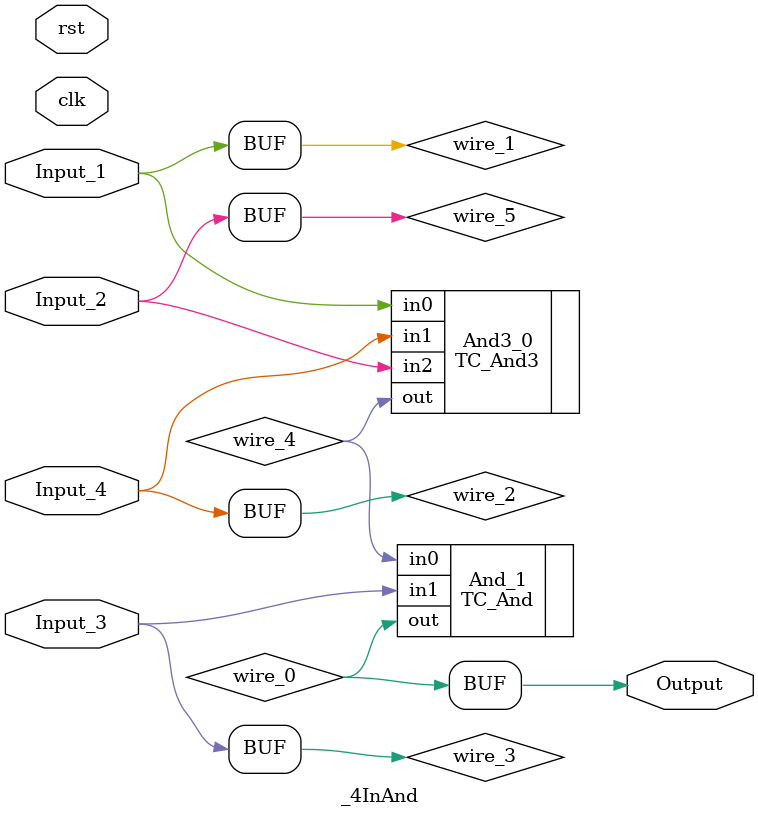
<source format=v>
module _4InAnd (clk, rst, Input_1, Input_2, Input_3, Input_4, Output);
  parameter UUID = 0;
  parameter NAME = "";
  input wire clk;
  input wire rst;

  input  wire [0:0] Input_1;
  input  wire [0:0] Input_2;
  input  wire [0:0] Input_3;
  input  wire [0:0] Input_4;
  output  wire [0:0] Output;

  TC_And3 # (.UUID(64'd4043111687497877336 ^ UUID), .BIT_WIDTH(64'd1)) And3_0 (.in0(wire_1), .in1(wire_2), .in2(wire_5), .out(wire_4));
  TC_And # (.UUID(64'd3640203331965418627 ^ UUID), .BIT_WIDTH(64'd1)) And_1 (.in0(wire_4), .in1(wire_3), .out(wire_0));

  wire [0:0] wire_0;
  assign Output = wire_0;
  wire [0:0] wire_1;
  assign wire_1 = Input_1;
  wire [0:0] wire_2;
  assign wire_2 = Input_4;
  wire [0:0] wire_3;
  assign wire_3 = Input_3;
  wire [0:0] wire_4;
  wire [0:0] wire_5;
  assign wire_5 = Input_2;

endmodule

</source>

• • •

§ Work to be completed:
Every line of the listing that holds "assign" is to be counted; give only the resulting number.

§ Task result:
5